Keine Arzneimittel vom Nachbarn einnehmen
Arzneimittel sind ganz besondere Waren: Sie haben erwünschte, aber manchmal auch unerwünschte Wirkungen. Ein Arzneimittel, das für die Freundin hervorragend geeignet ist, kann einem selbst unter Umständen schaden, warnt Ursula Funke, Präsidentin der Landesapothekerkammer Hessen. Arzneimittel werden individuell vom Arzt verordnet oder in der Apotheke im Beratungsgespräch zwischen Patient und Apotheker ausgesucht und empfohlen. Dabei werden die Besonderheiten des einzelnen Menschen berücksichtigt.
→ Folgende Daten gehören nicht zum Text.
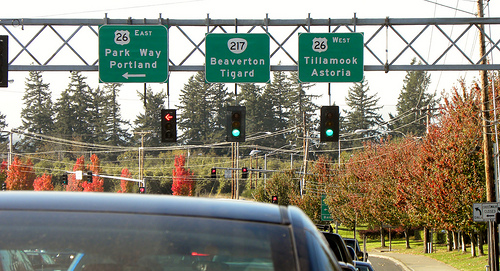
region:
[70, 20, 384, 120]
These are street signs.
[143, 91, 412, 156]
These are traffic signals.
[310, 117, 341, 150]
The sign here is green.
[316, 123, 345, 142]
This signal means go.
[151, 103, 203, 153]
This signal is red.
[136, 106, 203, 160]
This signal means don't turn.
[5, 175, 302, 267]
This is a car.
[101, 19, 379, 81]
These signs are green.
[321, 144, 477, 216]
The leaves on the trees are orange.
Verbraucherschutz durch Haltbarkeitsdatum
Aus Verbraucherschutzgründen haben Arzneimittel ein Haltbarkeitsdatum. Nur bis zu dessen Ablauf haftet der pharmazeutische Unternehmer bei sachgerechter Lagerung für Wirksamkeit und Unbedenklichkeit. Ist dieses Datum überschritten, fällt zum einen die Haftung weg, zum anderen können Wirksamkeit und Verträglichkeit nicht mehr gewährleistet werden. Wenn ein Arzneimittel nicht sachgerecht gelagert wird, kann die Wirksamkeit bereits vor Ablauf des Haltbarkeitsdatums beeinträchtigt werden. Wirkstoffe können sich zersetzen, wenn ein kühl zu lagerndes Medikament nicht im Kühlschrank oder ein lichtempfindliches Präparat nicht vor Licht geschützt aufbewahrt wird.
Individuelle Lösungen
Mit Arzneimitteln muss besonders sorgsam und vorsichtig umgegangen werden. Jeder Patient benötigt das für ihn genau abgestimmte Arzneimittel. „Zwar haben wir derzeit in Deutschland ganz massive Lieferengpässe bei Arzneimitteln, aber ein Tausch in der Nachbarschaft, wie er vom Präsidenten der Bundesärztekammer empfohlen wird, ist aus heilberuflicher Sicht verantwortungslos und kann für den einzelnen Patienten gefährlich enden. Lassen Sie die Finger davon!“, appelliert Ursula Funke an die Patienten. In der Apotheke vor Ort wird eine Lösung gefunden, häufig in Absprache mit dem verordnenden Arzt. Ursula Funke fordert alle Erkrankten auf: „Vertrauen Sie Ihrer Apothekerin und Ihrem Apotheker, denn sie sind die Arzneimittelfachleute und helfen Ihnen auch in der derzeitigen Situation der Lieferengpässe.“
Fachleute für Arzneimittelsicherheit
Ursula Funke warnt: „Lassen Sie sich nicht verunsichern durch populistische „Empfehlungen“. Es geht um Ihre Gesundheit. Die Arzneimittelsicherheit gehört in die Hände von den Fachleuten, denen Sie vertrauen können. Damit Patienten gut geschützt sind, bestehen durch den Gesetzgeber hohe Anforderungen an Arzneimittel und an Apotheken – das ist gut und richtig!“
Apotheker verlangen ein Umdenken
Auf die Problematik der Lieferengpässe insbesondere durch die Verlagerung der Produktion nach Asien weisen die deutschen Apotheker schon seit vielen Jahren hin. Die Rabattverträge der Hersteller mit den Krankenkassen verschärfen die Situation. Der Eindruck drängt sich auf, dass für die Politik bisher nur der günstige Preis von Bedeutung ist. „Wir Apotheker verbringen tagtäglich Stunden, um diese Mangelwirtschaft zu verwalten und für jede Patientin und jeden Patienten – auch in Zusammenarbeit mit den Ärzten vor Ort – die bestmögliche Lösung zu finden. Ratschläge des Bundesärztekammerpräsidenten sind hanebüchen, sie helfen hier nicht, sondern schaden der Arzneimitteltherapiesicherheit und damit den Patienten“ erklärt Ursula Funke.